VN21E31 : Culture et croyance. Perspectives philosophique, psychologique et sociologique, L1, S1 (C. Widmaier)

Perspective philosophique

Par-delà nature et culture

Carole Widmaier

Résumé

On sait, ou on croit savoir, que les cultures dans leur diversité sont structurées par une diversité de croyances, et qu’il est impossible et immoral de juger de la valeur respective des cultures au nom de la valeur respective des croyances qui les structurent. C’est ainsi que le sens commun s’est approprié, avec plus ou moins de réussite, la méthode structuraliste et le relativisme culturel défendus par l’anthropologue Claude Lévi-Strauss. Cette vision commune de la diversité des cultures se fonde sur l’idée, parfois affirmée, parfois seulement sous-entendue, en général assez éloignée de la vraie pensée de Lévi-Strauss, d’une nature qui, elle, serait en revanche objective et immuable.

Nous proposons dans ce cours de pousser la méthode structuraliste et le relativisme culturel encore plus loin, en mettant en question le « grand partage » entre nature et culture qui légitime en dernier recours cette vision. Nous prendrons appui pour cela sur l’ouvrage de Philippe Descola, Par-delà nature et culture, et sur son étude ethnologique du peuple Achuar d’Amazonie, afin de montrer :

– que la distinction fondamentale entre nature et culture est le propre de la culture occidentale ;

– que les différentes cultures relèvent non seulement de systèmes de croyances qui leur sont propres, mais bien d’ontologies (pensées de la structure même de l’être) qui leur sont spécifiques ; c’est ainsi que Descola en distingue quatre grandes formes : le naturalisme, l’animisme, le totémisme et l’analogisme ;

– qu’une telle approche permet d’envisager la visée d’un universel qui, selon la formule de Descola, sera cependant « relatif » ;

– comment celle-ci nous conduit à modifier, voire à réformer notre rapport à la nature, c’est-à-dire aussi bien au monde qu’il s’agit de protéger qu’aux animaux dont nous avons toujours, nous, occidentaux, voulu nous différencier « par nature ».

Mais ce travail supposera de nous plonger dans les théories philosophiques dominantes de la tradition occidentale, et d’étudier les manières dont elles ont conduit à objectiver la nature et à introduire une différence ontologique entre l’homme et l’animal.

Références bibliographiques (les textes à lire en priorité sont en gras) :

– René Descartes, Discours de la méthode, GF, 2000

– Jean-Jacques Rousseau, Discours sur l’origine et les fondements de l’inégalité parmi les hommes, GF, 2011

– Claude Lévi-Strauss, Le Cru et le cuit, Plon, 1964

Les Structures élémentaires de la parenté, Préface, Mouton de Gruyter, 1981

Race et histoire, Gallimard, Folio, 1987

– Philippe Descola, Les Lances du crépuscule : relations Jivaros.
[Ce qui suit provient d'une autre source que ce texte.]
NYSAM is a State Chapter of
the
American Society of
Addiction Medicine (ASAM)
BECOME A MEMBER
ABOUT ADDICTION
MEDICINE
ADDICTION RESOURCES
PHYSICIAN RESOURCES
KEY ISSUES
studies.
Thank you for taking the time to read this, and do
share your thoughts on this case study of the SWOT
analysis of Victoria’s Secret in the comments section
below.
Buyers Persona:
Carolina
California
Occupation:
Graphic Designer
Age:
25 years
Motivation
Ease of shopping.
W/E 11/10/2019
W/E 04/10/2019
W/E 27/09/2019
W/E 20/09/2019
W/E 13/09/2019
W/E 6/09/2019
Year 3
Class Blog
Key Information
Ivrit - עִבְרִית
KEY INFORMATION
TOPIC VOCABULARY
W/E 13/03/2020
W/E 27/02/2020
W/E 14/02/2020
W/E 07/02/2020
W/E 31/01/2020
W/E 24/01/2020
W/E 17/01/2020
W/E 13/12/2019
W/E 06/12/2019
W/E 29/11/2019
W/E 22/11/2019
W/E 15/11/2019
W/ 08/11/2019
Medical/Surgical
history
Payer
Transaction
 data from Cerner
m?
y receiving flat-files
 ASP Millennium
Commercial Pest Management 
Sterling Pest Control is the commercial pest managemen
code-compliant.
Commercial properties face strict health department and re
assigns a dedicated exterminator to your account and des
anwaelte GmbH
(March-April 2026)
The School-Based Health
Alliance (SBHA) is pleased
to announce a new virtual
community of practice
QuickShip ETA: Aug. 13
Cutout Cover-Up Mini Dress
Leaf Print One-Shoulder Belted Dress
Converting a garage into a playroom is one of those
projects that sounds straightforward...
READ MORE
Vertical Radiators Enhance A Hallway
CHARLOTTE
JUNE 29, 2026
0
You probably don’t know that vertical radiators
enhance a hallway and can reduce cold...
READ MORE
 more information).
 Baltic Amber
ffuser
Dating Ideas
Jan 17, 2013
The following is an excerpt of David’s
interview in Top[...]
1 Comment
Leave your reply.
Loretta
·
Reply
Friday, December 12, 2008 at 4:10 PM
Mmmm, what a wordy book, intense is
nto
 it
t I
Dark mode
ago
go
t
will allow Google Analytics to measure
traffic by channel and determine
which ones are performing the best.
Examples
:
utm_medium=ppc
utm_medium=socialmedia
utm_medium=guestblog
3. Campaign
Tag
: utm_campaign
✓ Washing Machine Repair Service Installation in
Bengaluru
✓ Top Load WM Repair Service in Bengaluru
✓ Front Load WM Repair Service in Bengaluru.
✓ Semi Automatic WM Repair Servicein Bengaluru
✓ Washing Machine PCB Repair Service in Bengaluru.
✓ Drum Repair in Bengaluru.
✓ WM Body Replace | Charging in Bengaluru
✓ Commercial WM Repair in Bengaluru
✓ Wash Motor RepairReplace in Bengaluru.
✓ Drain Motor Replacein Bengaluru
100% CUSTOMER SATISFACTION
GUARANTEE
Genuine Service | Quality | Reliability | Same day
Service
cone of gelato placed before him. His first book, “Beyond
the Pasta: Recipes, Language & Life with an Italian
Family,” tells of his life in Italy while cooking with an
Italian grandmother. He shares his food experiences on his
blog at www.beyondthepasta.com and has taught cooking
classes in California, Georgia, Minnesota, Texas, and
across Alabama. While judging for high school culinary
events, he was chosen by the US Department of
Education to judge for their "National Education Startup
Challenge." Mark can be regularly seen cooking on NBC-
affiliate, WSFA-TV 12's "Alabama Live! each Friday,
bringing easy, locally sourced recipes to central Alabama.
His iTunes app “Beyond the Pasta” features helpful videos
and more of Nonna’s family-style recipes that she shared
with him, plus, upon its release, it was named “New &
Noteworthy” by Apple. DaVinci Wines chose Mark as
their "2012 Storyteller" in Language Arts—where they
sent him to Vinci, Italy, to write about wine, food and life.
Haute-Amazonie, Plon, 1993

  • Par-delà nature et culture, Gallimard, 2005 (Folio, 2016)
  • La Composition des mondes. Entretiens avec Pierre Charbonnier, Flammarion, 2014

– Pierre Charbonnier, La Fin d’un grand partage, CNRS Éditions, 2015

Webographie :

Voir et/ou entendre les conférences de Philippe Descola au Collège de France.